About this exercise :: Leaving the images aside, transcribe all the data below exactly.

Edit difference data

==============================

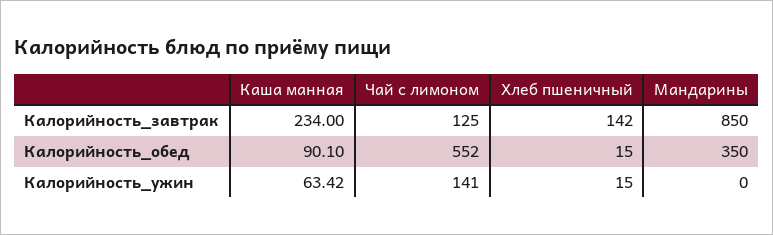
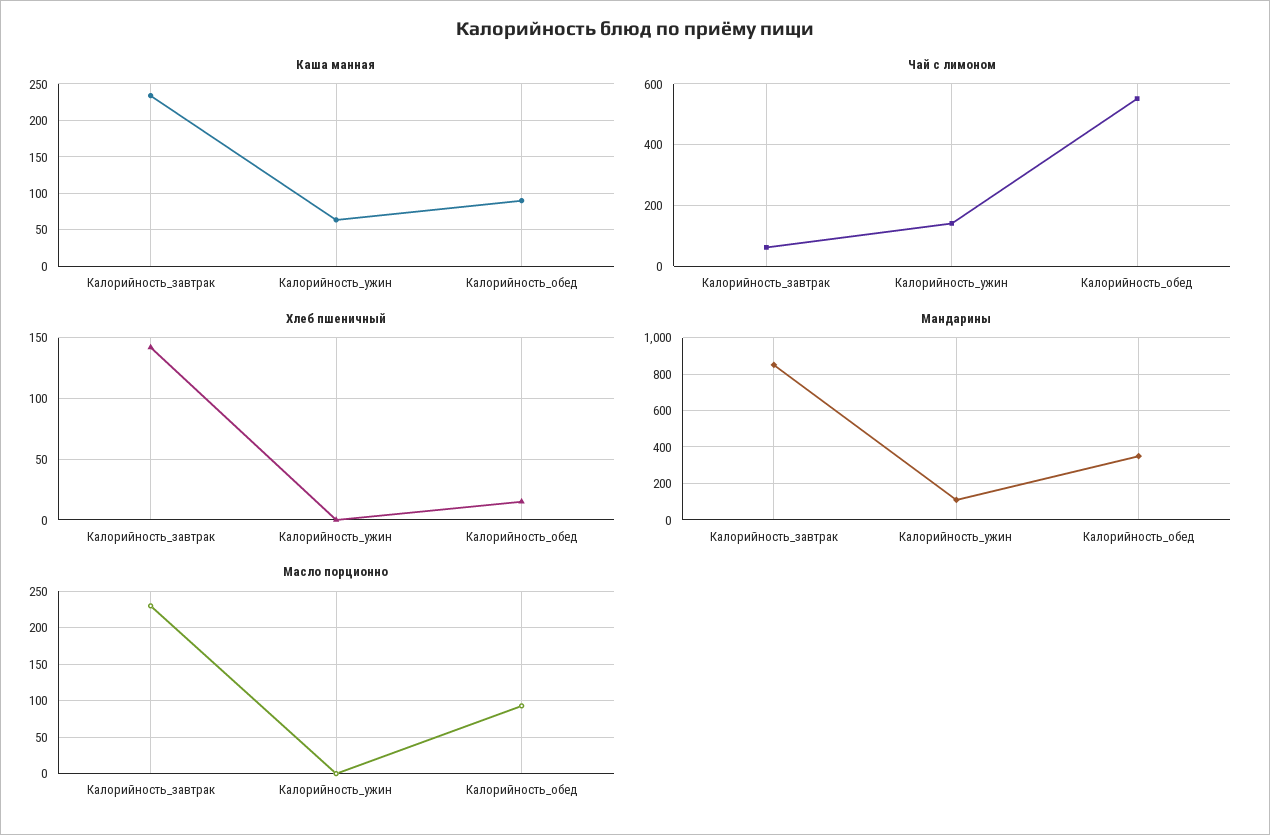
Чай с лимоном, Калорийность_завтрак: 125 -> 60
Хлеб пшеничный, Калорийность_ужин: 15 -> 0
Мандарины, Калорийность_ужин: 0 -> 100
Масло порционно, Калорийность_завтрак: none -> 230
Масло порционно, Калорийность_ужин: none -> 0
Масло порционно, Калорийность_обед: none -> 90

==============================

Result of this task ::
Чай с лимоном, Калорийность_завтрак: 125 -> 60
Хлеб пшеничный, Калорийность_ужин: 15 -> 0
Мандарины, Калорийность_ужин: 0 -> 100
Масло порционно, Калорийность_завтрак: none -> 230
Масло порционно, Калорийность_ужин: none -> 0
Масло порционно, Калорийность_обед: none -> 90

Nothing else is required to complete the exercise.